What is being asked: Reproduce the review thread word for word from "Bikramjeet Vig has" to "(25 comments)".

Text segment:
Bikramjeet Vig has posted comments on this change. ( 
http://gerrit.cloudera.org:8080/10060 )

Change subject: [Preview]IMPALA-5216: Make admission control queuing async
......................................................................


Patch Set 2:

(25 comments)

addressed review comment, working on TODOs

http://gerrit.cloudera.org:8080/#/c/10060/2/be/src/runtime/coordinator.h
File be/src/runtime/coordinator.h:

http://gerrit.cloudera.org:8080/#/c/10060/2/be/src/runtime/coordinator.h@329
PS2, Line 329:   bool execution_started_ = false;
> leftover?
Done


http://gerrit.cloudera.org:8080/#/c/10060/2/be/src/runtime/coordinator.cc
File be/src/runtime/coordinator.cc:

http://gerrit.cloudera.org:8080/#/c/10060/2/be/src/runtime/coordinator.cc@160
PS2, Line 160:       // Ensure 'this' Coordinator object can be safely 
destroyed.
             :       DCHECK(query_status_.ok());
             :       query_status_ = prepare_status;
             :       CancelInternal();
> this is somewhat subtle logic, so it'd be good to combine it with the tail
Done


http://gerrit.cloudera.org:8080/#/c/10060/2/be/src/scheduling/admission-controller.h
File be/src/scheduling/admission-controller.h:

http://gerrit.cloudera.org:8080/#/c/10060/2/be/src/scheduling/admission-controller.h@45
PS2, Line 45: AdmissionStatus
> Maybe it should be AdmissionOutcome? This is really the final outcome of ad
Done


http://gerrit.cloudera.org:8080/#/c/10060/2/be/src/scheduling/admission-controller.h@199
PS2, Line 199:   /// returns an OK status, schedule->is_admitted() is true and 
admit_status is ADMITTED.
> Is (admit_status.IsSet() && admit_status.Get() == ADMITTED) equivalent to s
Done. It seems like the check for isAdmitted() in ReleaseQuery() was redundant 
as it is only ever called if the query was successfully admitted.


http://gerrit.cloudera.org:8080/#/c/10060/2/be/src/scheduling/admission-controller.h@395
PS2, Line 395:     Promise<AdmissionStatus>* admit_status;
> What owns the memory of admit_status?

Supplied data:
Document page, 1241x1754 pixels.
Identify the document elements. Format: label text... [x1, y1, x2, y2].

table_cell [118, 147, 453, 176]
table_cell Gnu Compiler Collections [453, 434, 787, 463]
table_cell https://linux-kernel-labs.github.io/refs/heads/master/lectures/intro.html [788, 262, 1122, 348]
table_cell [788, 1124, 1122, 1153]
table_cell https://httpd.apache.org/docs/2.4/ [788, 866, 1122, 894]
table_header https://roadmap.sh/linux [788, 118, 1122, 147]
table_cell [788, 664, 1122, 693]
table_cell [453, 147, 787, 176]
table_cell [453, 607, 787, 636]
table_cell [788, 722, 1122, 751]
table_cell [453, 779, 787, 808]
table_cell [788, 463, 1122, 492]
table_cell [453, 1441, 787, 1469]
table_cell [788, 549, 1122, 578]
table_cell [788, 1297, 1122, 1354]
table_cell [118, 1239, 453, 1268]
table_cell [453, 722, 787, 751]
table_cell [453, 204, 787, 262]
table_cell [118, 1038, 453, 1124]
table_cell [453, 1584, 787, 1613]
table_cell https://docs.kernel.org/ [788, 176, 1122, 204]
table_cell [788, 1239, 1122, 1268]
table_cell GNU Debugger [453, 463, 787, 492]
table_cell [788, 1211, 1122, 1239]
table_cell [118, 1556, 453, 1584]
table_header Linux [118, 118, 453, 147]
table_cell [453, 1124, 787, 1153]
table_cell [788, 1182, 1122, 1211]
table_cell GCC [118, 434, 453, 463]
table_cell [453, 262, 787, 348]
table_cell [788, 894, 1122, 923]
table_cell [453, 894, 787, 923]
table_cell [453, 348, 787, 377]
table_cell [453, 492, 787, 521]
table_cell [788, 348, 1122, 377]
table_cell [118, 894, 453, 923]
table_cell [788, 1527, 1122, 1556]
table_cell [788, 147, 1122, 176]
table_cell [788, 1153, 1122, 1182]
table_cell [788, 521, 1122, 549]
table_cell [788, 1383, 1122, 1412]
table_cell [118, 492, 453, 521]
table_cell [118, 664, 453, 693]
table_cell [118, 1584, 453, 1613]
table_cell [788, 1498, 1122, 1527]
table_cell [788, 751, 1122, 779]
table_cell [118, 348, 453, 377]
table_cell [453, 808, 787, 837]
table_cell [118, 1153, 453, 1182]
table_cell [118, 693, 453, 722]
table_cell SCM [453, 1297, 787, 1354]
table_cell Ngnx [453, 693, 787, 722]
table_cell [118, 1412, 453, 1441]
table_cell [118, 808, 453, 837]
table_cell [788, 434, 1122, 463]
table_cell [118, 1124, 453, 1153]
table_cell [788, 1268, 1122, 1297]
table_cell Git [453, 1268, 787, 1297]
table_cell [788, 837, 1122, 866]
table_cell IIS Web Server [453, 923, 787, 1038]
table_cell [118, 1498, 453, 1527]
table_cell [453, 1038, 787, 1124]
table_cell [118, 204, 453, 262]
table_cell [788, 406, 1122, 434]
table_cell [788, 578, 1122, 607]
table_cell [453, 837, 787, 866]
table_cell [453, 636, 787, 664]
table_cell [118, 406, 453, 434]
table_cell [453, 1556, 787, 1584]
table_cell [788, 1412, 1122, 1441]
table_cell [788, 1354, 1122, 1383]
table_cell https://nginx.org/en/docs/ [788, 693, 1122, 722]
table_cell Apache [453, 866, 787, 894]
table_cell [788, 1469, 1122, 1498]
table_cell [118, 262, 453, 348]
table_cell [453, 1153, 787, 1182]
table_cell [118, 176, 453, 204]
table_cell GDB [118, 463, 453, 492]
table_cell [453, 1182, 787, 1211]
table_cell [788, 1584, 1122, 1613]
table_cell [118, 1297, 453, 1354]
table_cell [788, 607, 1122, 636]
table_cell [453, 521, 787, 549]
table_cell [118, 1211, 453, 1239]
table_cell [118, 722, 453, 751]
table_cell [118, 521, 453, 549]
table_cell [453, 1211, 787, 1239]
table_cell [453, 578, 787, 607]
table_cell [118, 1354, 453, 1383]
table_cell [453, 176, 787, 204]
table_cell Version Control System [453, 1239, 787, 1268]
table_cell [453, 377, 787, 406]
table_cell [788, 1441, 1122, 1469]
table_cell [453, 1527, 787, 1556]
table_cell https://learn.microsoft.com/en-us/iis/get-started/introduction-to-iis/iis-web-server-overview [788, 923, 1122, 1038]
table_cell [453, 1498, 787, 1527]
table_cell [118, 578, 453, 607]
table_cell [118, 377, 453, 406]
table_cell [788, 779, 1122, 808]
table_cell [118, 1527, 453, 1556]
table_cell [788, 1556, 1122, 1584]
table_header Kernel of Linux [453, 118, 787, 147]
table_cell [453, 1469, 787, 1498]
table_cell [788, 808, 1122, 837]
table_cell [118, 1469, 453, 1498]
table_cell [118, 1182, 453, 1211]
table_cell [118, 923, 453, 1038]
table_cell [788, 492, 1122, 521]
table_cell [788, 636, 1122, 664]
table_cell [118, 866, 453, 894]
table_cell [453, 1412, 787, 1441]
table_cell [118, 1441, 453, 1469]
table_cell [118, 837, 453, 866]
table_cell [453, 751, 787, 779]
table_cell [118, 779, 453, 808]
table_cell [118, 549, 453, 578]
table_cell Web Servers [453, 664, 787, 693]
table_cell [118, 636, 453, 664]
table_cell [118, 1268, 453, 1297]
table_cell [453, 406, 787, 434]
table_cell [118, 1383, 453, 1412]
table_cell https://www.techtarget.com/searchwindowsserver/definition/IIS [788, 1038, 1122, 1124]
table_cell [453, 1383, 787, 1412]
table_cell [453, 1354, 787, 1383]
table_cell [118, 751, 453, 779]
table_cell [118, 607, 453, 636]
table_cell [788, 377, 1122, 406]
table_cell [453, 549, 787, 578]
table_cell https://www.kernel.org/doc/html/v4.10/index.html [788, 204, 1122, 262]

Reply to the exercise:
Bikramjeet Vig has posted comments on this change. ( 
http://gerrit.cloudera.org:8080/10060 )

Change subject: [Preview]IMPALA-5216: Make admission control queuing async
......................................................................


Patch Set 2:

(25 comments)